In her absence, endless empty afternoons lay before me, all devoid of the cherished Japanese joy and conviviality. Sometimes, I would find myself knocking on her door, but a foreboding stranger brusquely brought me back to reality. All my toys seemed less magical, and the occasional argument with friends a constant reminder of how placid life had been. Absence, longing and solitude are all prices paid for companionship. Even for a child.

My mother taught me that true companionship, especially in trying times of need, is what matters most in a relationship. She had given me a final destination, but chartering the course was my responsibility. Yumiko showed me that friendship is the basis of true companionship. In so doing, she erased the enigmatic bitterness that blond apparition had infused in me. Subliminal competitiveness and aggression were absent from our friendship. Instead, we nurtured a mutual support that restored my internal sense of peace and quiet. Though she left a few Japanese exotic magazines that piqued my interest, her greatest gift was the restoration of my peace of heart and mind.

Intrepidly facing the future once again, Love declared war on mathematics, taking on all numbers: temporal, financial or otherwise. A cynic would say that a child foolishly challenged time with the self-confidence that only immaturity provides, blindly ignorant to the uncontrollable freight train raging in the opposite direction.
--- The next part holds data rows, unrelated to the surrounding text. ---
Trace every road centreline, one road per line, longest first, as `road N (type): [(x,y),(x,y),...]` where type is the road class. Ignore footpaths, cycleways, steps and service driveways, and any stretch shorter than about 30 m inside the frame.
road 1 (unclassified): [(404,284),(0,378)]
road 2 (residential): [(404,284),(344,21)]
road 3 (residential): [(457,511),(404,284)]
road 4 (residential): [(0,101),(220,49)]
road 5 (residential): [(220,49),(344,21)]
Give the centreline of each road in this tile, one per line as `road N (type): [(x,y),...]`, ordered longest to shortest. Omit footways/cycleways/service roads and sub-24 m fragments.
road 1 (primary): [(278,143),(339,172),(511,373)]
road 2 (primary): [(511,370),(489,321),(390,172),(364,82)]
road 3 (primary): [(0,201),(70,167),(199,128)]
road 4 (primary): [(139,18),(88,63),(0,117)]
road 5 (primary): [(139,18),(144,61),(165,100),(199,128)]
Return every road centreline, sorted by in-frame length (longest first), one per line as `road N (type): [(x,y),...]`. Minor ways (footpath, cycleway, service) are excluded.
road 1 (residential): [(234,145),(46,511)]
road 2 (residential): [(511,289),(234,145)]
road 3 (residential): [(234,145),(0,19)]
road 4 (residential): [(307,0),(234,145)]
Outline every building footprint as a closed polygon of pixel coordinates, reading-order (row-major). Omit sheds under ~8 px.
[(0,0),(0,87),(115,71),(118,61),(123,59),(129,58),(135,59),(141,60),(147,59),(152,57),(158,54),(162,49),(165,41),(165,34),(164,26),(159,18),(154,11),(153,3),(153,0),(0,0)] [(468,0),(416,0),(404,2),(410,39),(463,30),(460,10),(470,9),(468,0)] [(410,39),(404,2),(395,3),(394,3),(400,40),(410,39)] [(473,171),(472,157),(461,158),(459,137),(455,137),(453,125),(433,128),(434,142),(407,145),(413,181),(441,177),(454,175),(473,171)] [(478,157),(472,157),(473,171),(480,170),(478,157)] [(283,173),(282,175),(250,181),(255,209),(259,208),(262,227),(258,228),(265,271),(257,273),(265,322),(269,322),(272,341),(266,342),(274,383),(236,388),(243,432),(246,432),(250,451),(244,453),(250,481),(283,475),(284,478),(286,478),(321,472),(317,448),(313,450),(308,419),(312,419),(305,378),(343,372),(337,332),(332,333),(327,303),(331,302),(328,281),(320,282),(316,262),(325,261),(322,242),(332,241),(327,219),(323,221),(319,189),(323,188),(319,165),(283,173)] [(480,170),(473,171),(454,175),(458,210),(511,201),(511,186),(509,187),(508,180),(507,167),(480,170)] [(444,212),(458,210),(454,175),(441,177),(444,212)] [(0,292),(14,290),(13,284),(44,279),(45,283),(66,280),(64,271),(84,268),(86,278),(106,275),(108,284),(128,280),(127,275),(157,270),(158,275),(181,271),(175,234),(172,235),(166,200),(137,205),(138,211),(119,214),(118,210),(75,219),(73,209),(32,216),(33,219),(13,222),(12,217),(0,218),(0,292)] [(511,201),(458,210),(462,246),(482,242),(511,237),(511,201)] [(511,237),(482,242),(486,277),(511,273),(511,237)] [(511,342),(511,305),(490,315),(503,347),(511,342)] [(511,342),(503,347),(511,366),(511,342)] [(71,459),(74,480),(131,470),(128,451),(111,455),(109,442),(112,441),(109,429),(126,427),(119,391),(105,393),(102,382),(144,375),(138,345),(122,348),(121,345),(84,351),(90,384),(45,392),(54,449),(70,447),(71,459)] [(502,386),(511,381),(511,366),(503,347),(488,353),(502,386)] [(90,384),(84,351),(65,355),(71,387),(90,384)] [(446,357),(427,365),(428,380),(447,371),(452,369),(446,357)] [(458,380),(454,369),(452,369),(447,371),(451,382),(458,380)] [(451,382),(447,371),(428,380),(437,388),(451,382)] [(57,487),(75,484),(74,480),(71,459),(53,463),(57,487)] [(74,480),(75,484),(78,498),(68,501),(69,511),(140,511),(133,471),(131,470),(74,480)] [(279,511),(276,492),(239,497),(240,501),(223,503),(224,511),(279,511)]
Blissfully unaware of future challenges, a fearless romantic brandished a principled sword in defense of his personal familial creed. By overcoming an enigmatic bitterness, an acerbic disillusionment never festered, saving a young child from becoming yet another standardized hedonistic cynic so stereotypical of the modern age. Many still condescendingly, patronizingly and dismissively laugh at this child, but my personal familial creed remains by no means exclusively my own. It descends from a long lineage traversing millennia, and for as long as human beings dare believe in the divine eternity of love, the true heavenly meaning of these words will never fade with age. Two hearts, one soul, two beings, one life. One is the number of Infinite Light. Darkness never eternally encumbers... those believing one is the infinite number.